Ansa
la finta morale
E basta con 'sto Bastoni, mica è un comico di destra invitato a Sanremo
Il caso del difensore dell'Inter non certifica la mediocrità del calcio italiano per quanto successo in campo, ma per il pietoso teatrino che ne è seguito. È l'ennesima conferma che è meglio guardare solo la Premier League
Non credo servissero ulteriori elementi a conferma di quanto sia mediocre la Serie A, ma dopo il caso-Bastoni posso tranquillamente affermare che ogni dubbio è stato fugato.
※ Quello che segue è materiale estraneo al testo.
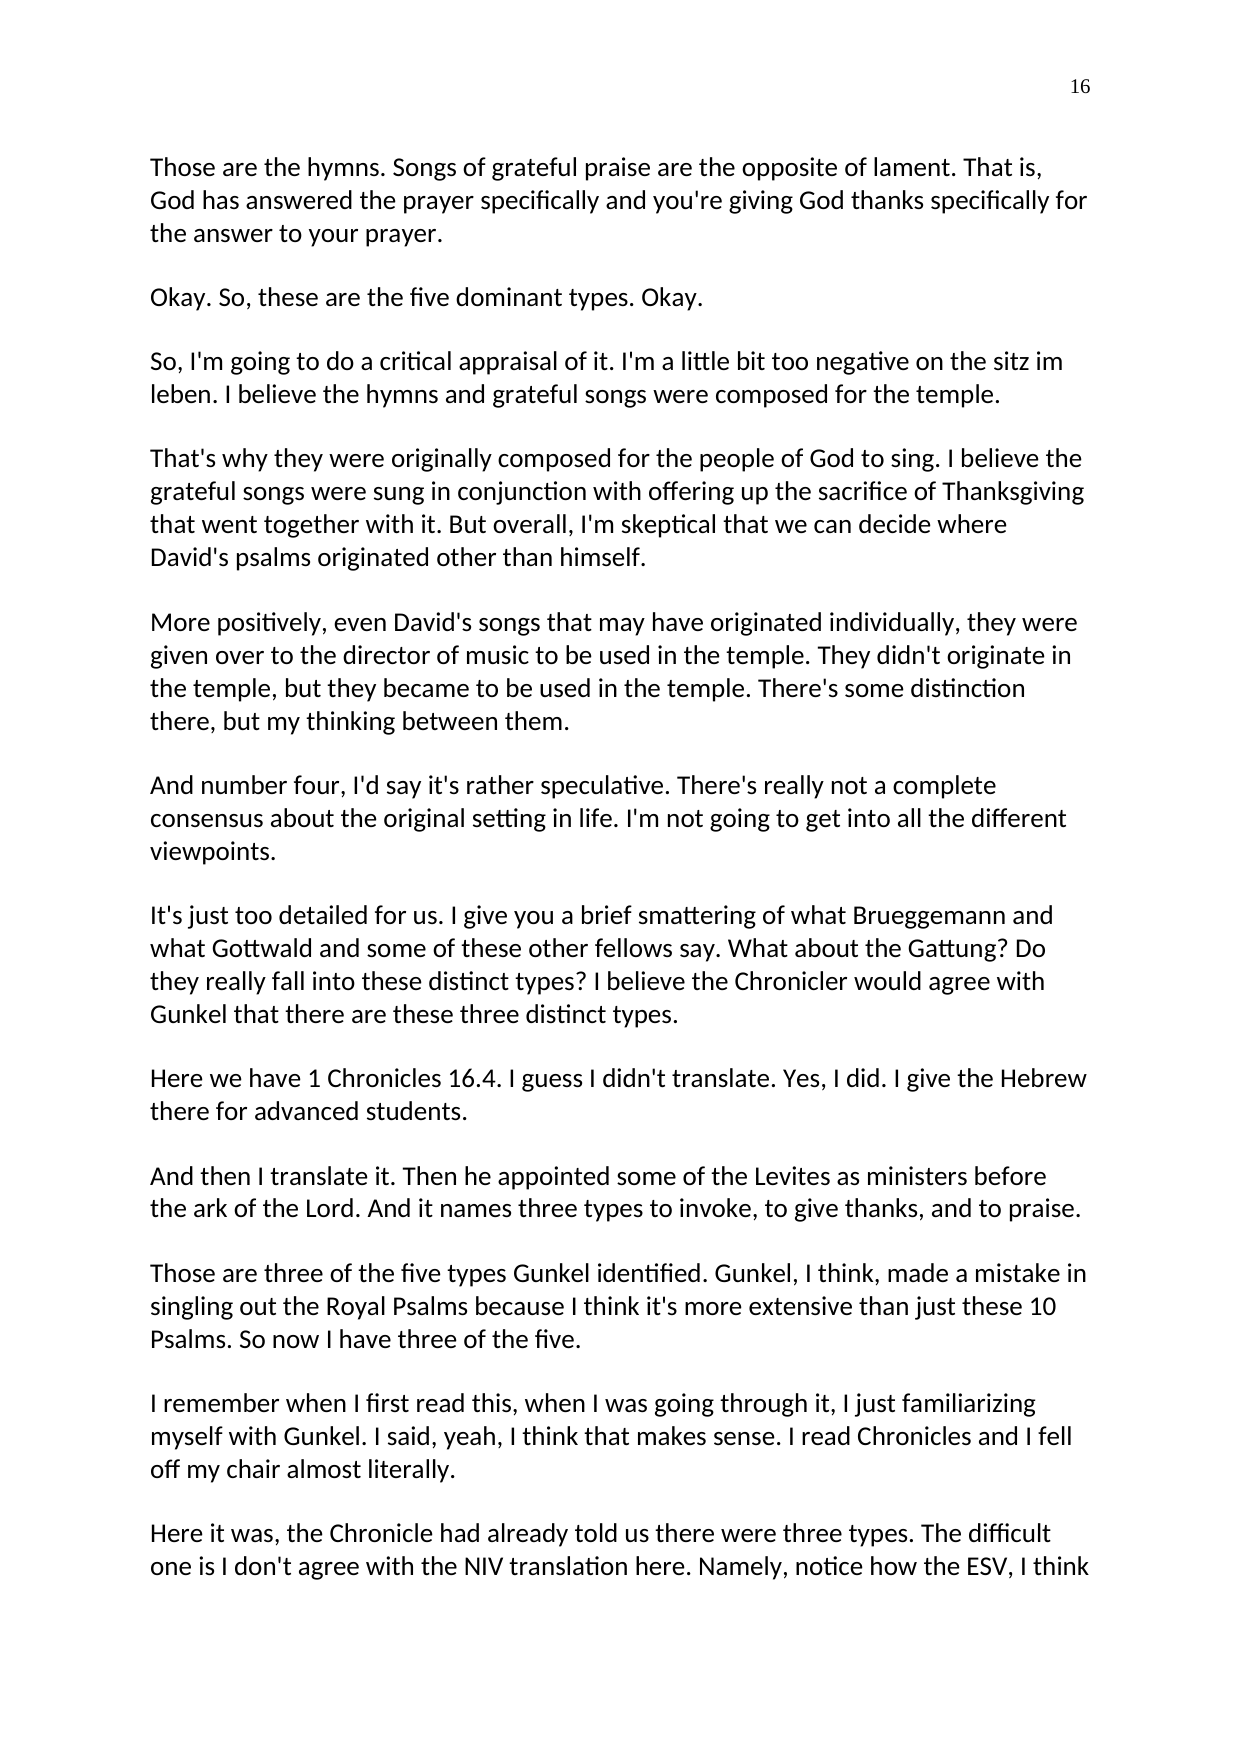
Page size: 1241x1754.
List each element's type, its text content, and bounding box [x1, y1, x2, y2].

text And number four, I'd say it's rather speculative. There's really not a complete consensus about the original setting in life. I'm not going to get into all the different viewpoints. [150, 768, 1090, 867]
text Those are the hymns. Songs of grateful praise are the opposite of lament. That is, God has answered the prayer specifically and you're giving God thanks specifically for the answer to your prayer. [150, 150, 1090, 249]
text It's just too detailed for us. I give you a brief smattering of what Brueggemann and what Gottwald and some of these other fellows say. What about the Gattung? Do they really fall into these distinct types? I believe the Chronicler would agree with Gunkel that there are these three distinct types. [150, 898, 1090, 1030]
text Those are three of the five types Gunkel identified. Gunkel, I think, made a mistake in singling out the Royal Psalms because I think it's more extensive than just these 10 Psalms. So now I have three of the five. [150, 1256, 1090, 1355]
text Okay. So, these are the five dominant types. Okay. [150, 280, 1090, 313]
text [150, 1516, 1090, 1582]
text And then I translate it. Then he appointed some of the Levites as ministers before the ark of the Lord. And it names three types to invoke, to give thanks, and to praise. [150, 1159, 1090, 1225]
text So, I'm going to do a critical appraisal of it. I'm a little bit too negative on the sitz im leben. I believe the hymns and grateful songs were composed for the temple. [150, 344, 1090, 410]
text That's why they were originally composed for the people of God to sing. I believe the grateful songs were sung in conjunction with offering up the sacrifice of Thanksgiving that went together with it. But overall, I'm skeptical that we can decide where David's psalms originated other than himself. [150, 442, 1090, 574]
text More positively, even David's songs that may have originated individually, they were given over to the director of music to be used in the temple. They didn't originate in the temple, but they became to be used in the temple. There's some distinction there, but my thinking between them. [150, 605, 1090, 737]
text I remember when I first read this, when I was going through it, I just familiarizing myself with Gunkel. I said, yeah, I think that makes sense. I read Chronicles and I fell off my chair almost literally. [150, 1386, 1090, 1485]
text Here we have 1 Chronicles 16.4. I guess I didn't translate. Yes, I did. I give the Hebrew there for advanced students. [150, 1061, 1090, 1127]
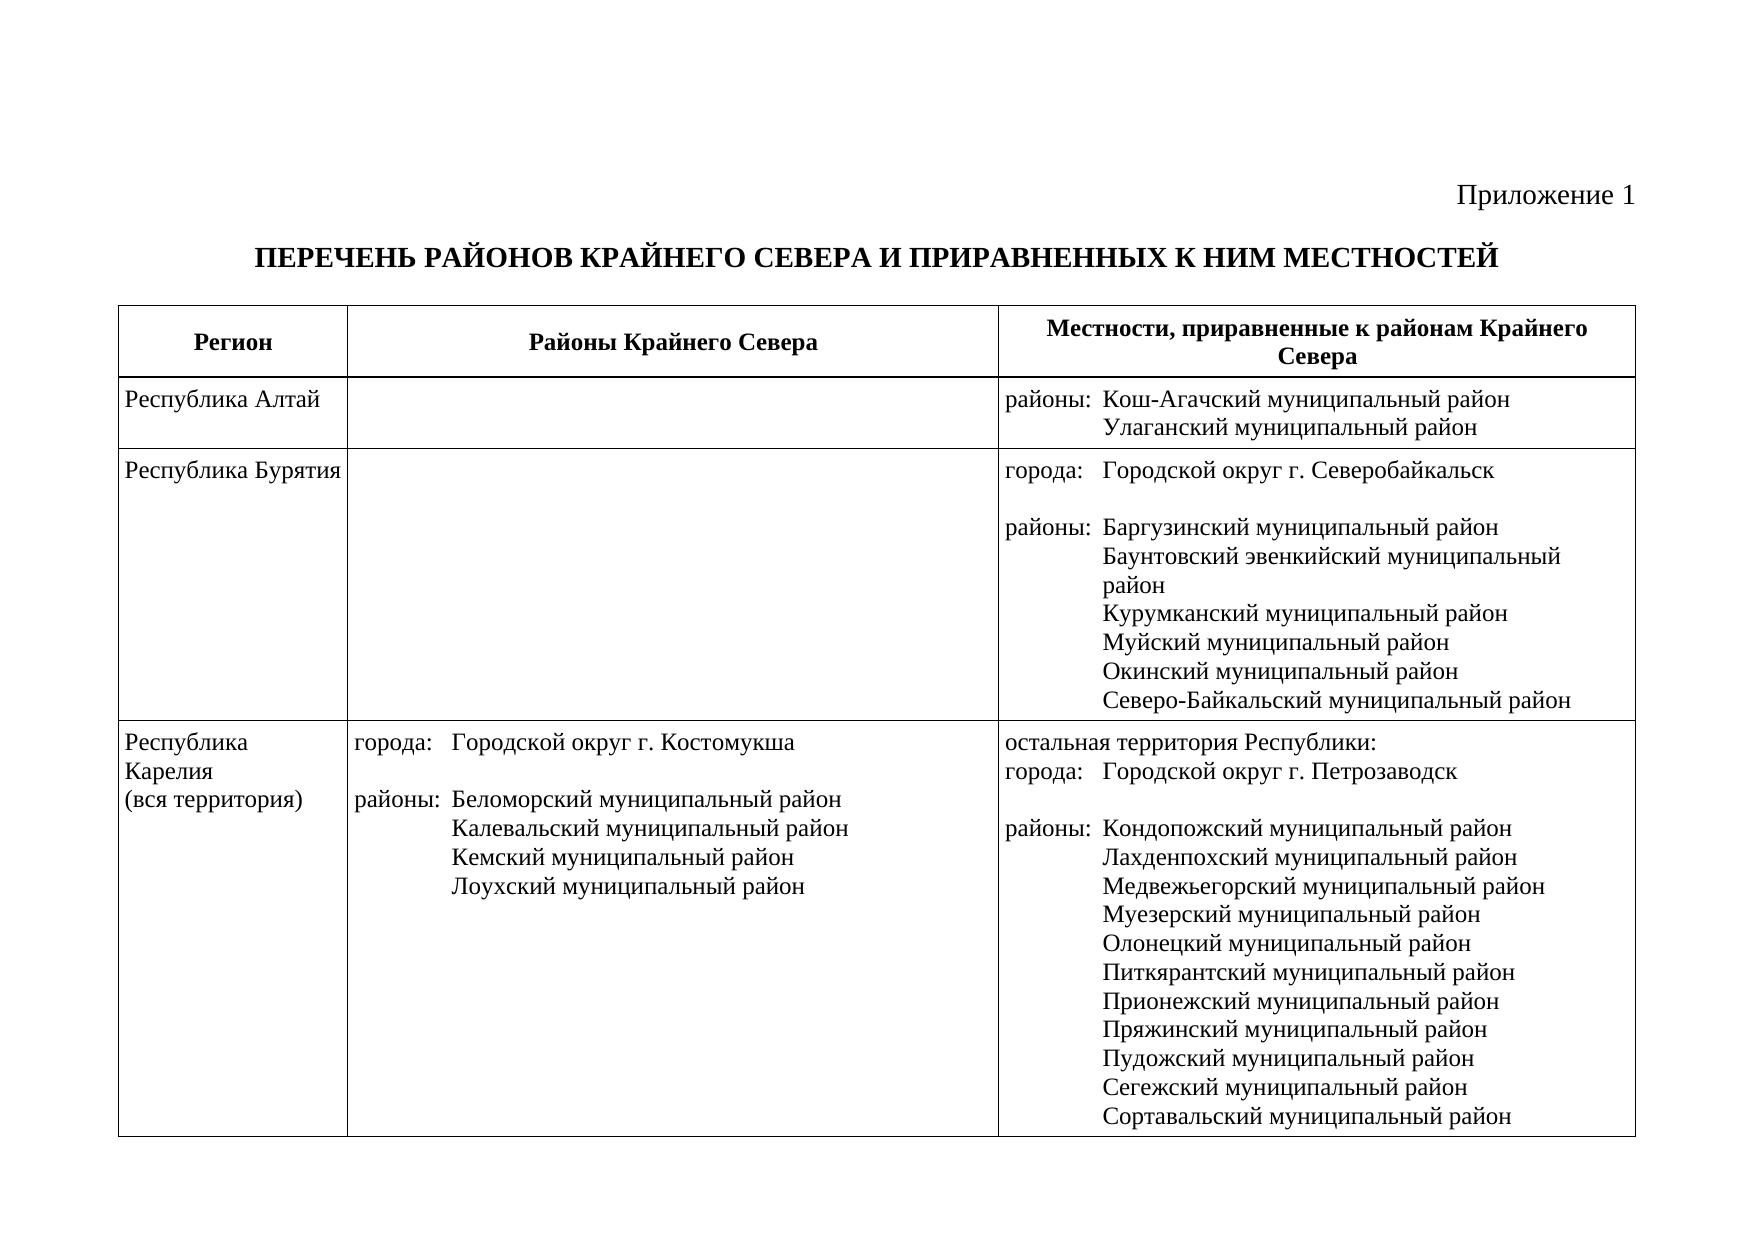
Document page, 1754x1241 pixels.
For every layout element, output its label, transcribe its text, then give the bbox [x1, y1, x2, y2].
Non sto per lanciarmi nell’ennesimo pippone moralista sui valori dello sport morti a San Siro, là dove (è stato scritto, giuro) pochi giorni prima si era celebrato lo spirito olimpico (e che palle), né farò una tirata pretesca sul buon esempio che i calciatori dovrebbero dare ai giovani che li tifano – sono calciatori, non professori, con buona pace dei genitori che guardano le partite coi figli perché vengano educati (è stato scritto anche questo) – né tanto meno vi ammorberò con l’utopico auspicio che nessuno inganni più arbitro e avversari su un campo da calcio, come se praticare lo sport più seguito al mondo fosse una gara a chi più è stato concepito senza peccato (vi do una notizia scioccante, in questi giorni di retoriche erezioni olimpiche: c’è chi inganna anche negli sport “minori”). Non me ne frega niente se Bastoni ha simulato e poi esultato per l’espulsione di Kalulu, è stato antipatico ma da quando noi inglesi abbiamo inventato il calcio c’è chi simula e chi ci casca, solo che adesso con le telecamere che zoomano in HD fino agli elastici delle mutande si nota di più – il calcio del passato, che tanti moraleggiatori di questi giorni rimpiangono, era fatto di cazzotti a palla lontana, strizzate alle palle dell’attaccante da marcare e dita tra le chiappe quando l’arbitro non vedeva, senza scomodare la “poesia” del gol di mano di Maradona. E siamo sopravvissuti.
Il caso-Bastoni non certifica la mediocrità del calcio italiano per quanto successo in campo, ma per il pietoso teatrino che è seguito, scuse a scoppio ritardato di ieri comprese: politici che chiedono la radiazione di Bastoni dalla Nazionale, aggressioni dei dirigenti bianconeri all’arbitro con richieste di dimissioni dei vertici, interisti repressi che tirano fuori turpi episodi del passato da rinfacciare tipo innamorato bloccato, interrogazioni parlamentari, Marotta che ripesca “quella volta che Cuadrado si era buttato”, cariche dello stato e sindaci che fanno specchio riflesso, gente che pensa di far ridere dicendo che “abbiamo rubato in casa dei ladri”, guerra di video sempre più sgranati per dimostrare che Del Piero non può fare la morale perché una volta, cento anni fa, aveva simulato un fallo. Ma davvero si possono passare due giorni a discutere di questo? Ma chi è Bastoni, un comico di destra invitato a Sanremo? Ma quei giornalisti inorriditi dalle minacce social all’arbitro La Penna sono gli stessi che da sabato sera rompono le palle a tutti sul campionato falsato da un doppio cartellino giallo? “Bisognerebbe parlare di calcio, non di questi episodi”, si affrettano a dire quelli che vogliono apparire più ragionevoli: il problema è che la Serie A è talmente moscia che di calcio si può parlare pochissimo. Non starò a ripetere la massima di Churchill sul rapporto degli italiani con guerra e calcio, il problema qui semmai è il solito moralismo a corrente alternata che vorrebbe raddrizzare il legno storto dell’umanità a colpi di prove tv. La cosa più divertente è il ribaltamento dei ruoli tra interisti e juventini, con i secondi che ora accusano i primi di quello che i primi accusavano loro vent’anni fa. L’eterno noiosissimo ritorno dell’identico. Più Premier League e boccali di bionda, meno Serie A e lezioni di vita sullo sport come lezione di vita, please.